Suddenly he knew there was only one thing that mattered about being a father. He would screw up. He would do it multiple times. He would want to pull his hair out over and over again. But now he wasn’t afraid because there was only one real promise he had to keep.
He looked at his son, reaching out to touch that sweet face. Logan’s hand touched his.
“I will never leave you.”
And in that moment, Stefan Talbot became a dad.
Chapter Twenty
Aidan, Lexi, and Lucas
Lucas sighed as Aidan pulled the truck into the drive. “What happened to her phone again?”
Aidan put the car in park. “Abby said it died. It won’t hold a charge anymore, and Lexi threw a near hysterical fit until she promised we would get her a new one. She was ready to drive her into Alamosa herself but I convinced her to meet us at the G.”
“So we’re taking her into town? Isn’t it kind of late for that?” As far as Lucas was concerned, the phone could rot. He would never buy her another one again. He felt guilty, but there was a part of him that wished they were still back at Trio. He’d been able to forget some of his troubles with all the cra
ziness going on there.
“No. I told Abby to bring her back to the G so we could lay out a few new rules. I’ve been thinking a lot about this. I’ve been neglectful. I haven’t been doing my job because I got distracted.”
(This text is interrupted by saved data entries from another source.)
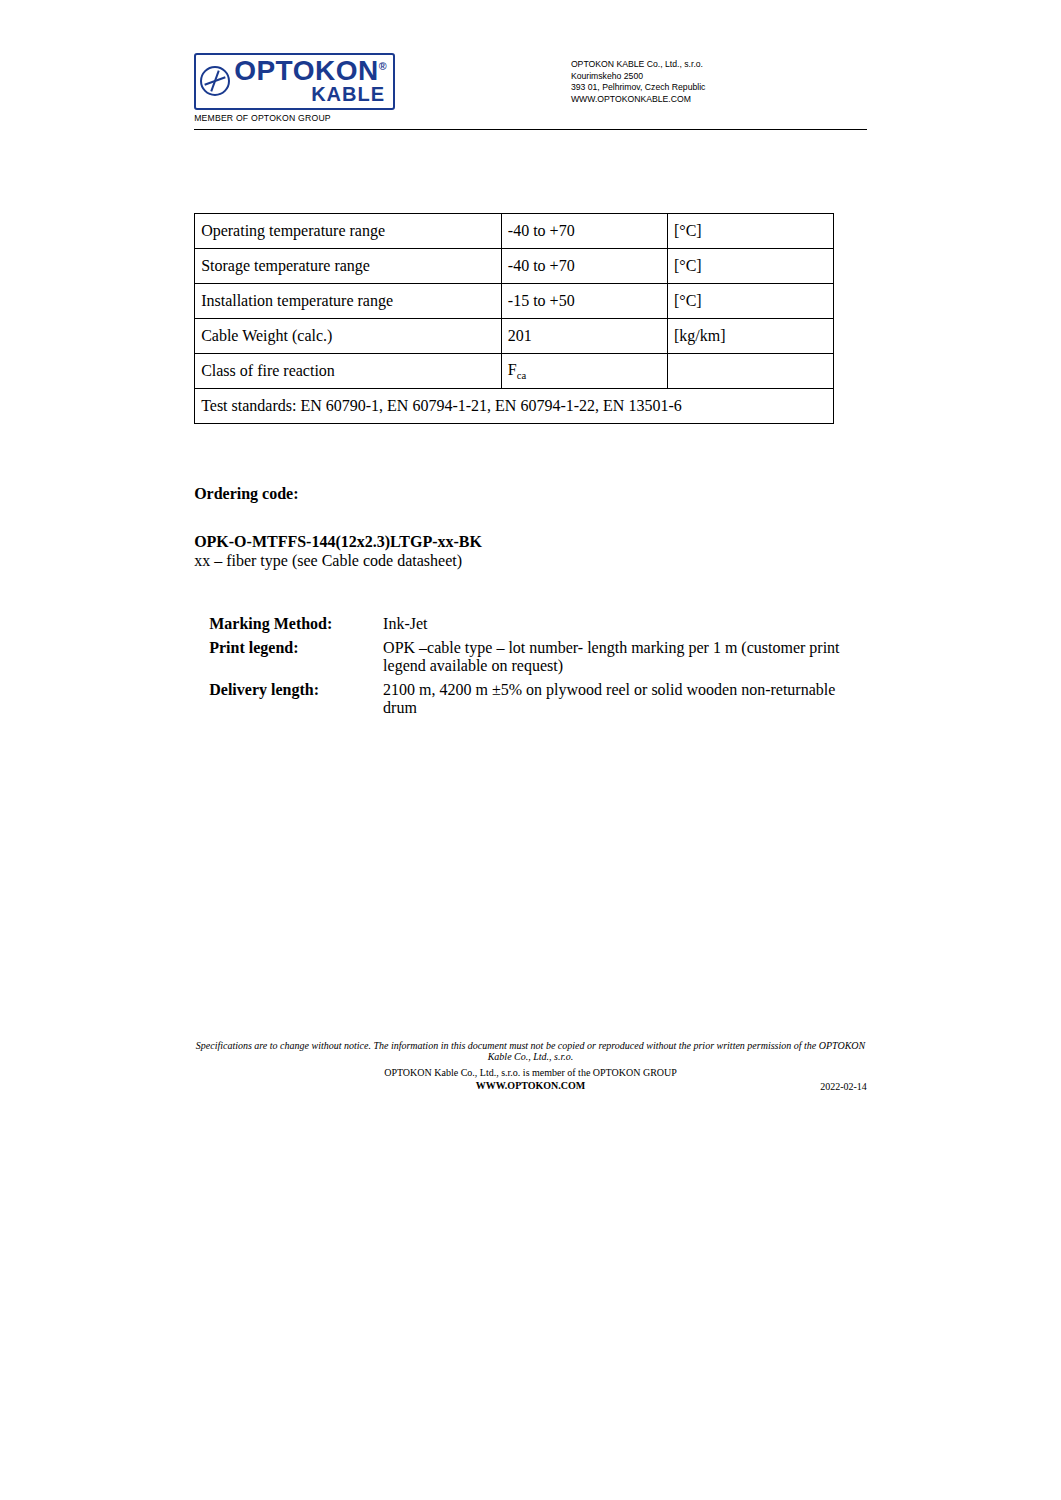OPTOKON®
KABLE
MEMBER OF OPTOKON GROUP
OPTOKON KABLE Co., Ltd., s.r.o.
Kourimskeho 2500
393 01, Pelhrimov, Czech Republic
WWW.OPTOKONKABLE.COM
| Operating temperature range | -40 to +70 | [°C] |
| Storage temperature range | -40 to +70 | [°C] |
| Installation temperature range | -15 to +50 | [°C] |
| Cable Weight (calc.) | 201 | [kg/km] |
| Class of fire reaction | F ca | |
| Test standards: EN 60790-1, EN 60794-1-21, EN 60794-1-22, EN 13501-6 |
Ordering code:
OPK-O-MTFFS-144(12x2.3)LTGP-xx-BK
xx – fiber type (see Cable code datasheet)
Marking Method:
Ink-Jet
Print legend:
OPK –cable type – lot number- length marking per 1 m (customer print legend available on request)
Delivery length:
2100 m, 4200 m ±5% on plywood reel or solid wooden non-returnable drum
Specifications are to change without notice. The information in this document must not be copied or reproduced without the prior written permission of the OPTOKON Kable Co., Ltd., s.r.o.
OPTOKON Kable Co., Ltd., s.r.o. is member of the OPTOKON GROUP
WWW.OPTOKON.COM
2022-02-14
“By the shit with the city council?” He’d been angry that Aidan had let it go on so long without bringing him in. “That could have gone very poorly.”
Aidan’s hands tightened around the steering wheel, and he stared out the window. “I don’t like bringing you into ranch business.”
Another thing he had a problem with, but then he’d spent the afternoon watching Jack and Sam. Sam could act like a goofball, but there was no question he was Jack’s partner. “Sam is a true sub, yet Jack treats him like a partner when it comes to that ranch. Hell, Finn is as submissive as they come, but Julian never hesitates to use his skills.”
If this had happened to Julian, Finn would have been in on the plans from the beginning. Julian would have dumped it into Finn’s lap and fully expected him to deal with the situation.
But Aidan apparently didn’t trust him.
Aidan’s eyes closed briefly. “You don’t understand. Sam was in on the ground floor of Barnes-Fleetwood.”
Well, of course. He was tired of it, tired of being shoved to the side. He undid his buckle and opened the door. “Yeah, well, tell me how it goes with Lexi.”
“Lucas, get back here this second.”
But he was exhausted. “No. I’ll head out to the motel. I’d like a night to myself.”
The car door slammed behind him and suddenly Lexi was standing on the porch, her eyes hollow as she stared at them. “Lucas?”
“I’m not taking you into town.” He brushed by her. She wouldn’t care that he was leaving. She would only care that he wouldn’t give her a new phone. She shut him out the same way Aidan did. She didn’t even ask him to read her contracts anymore.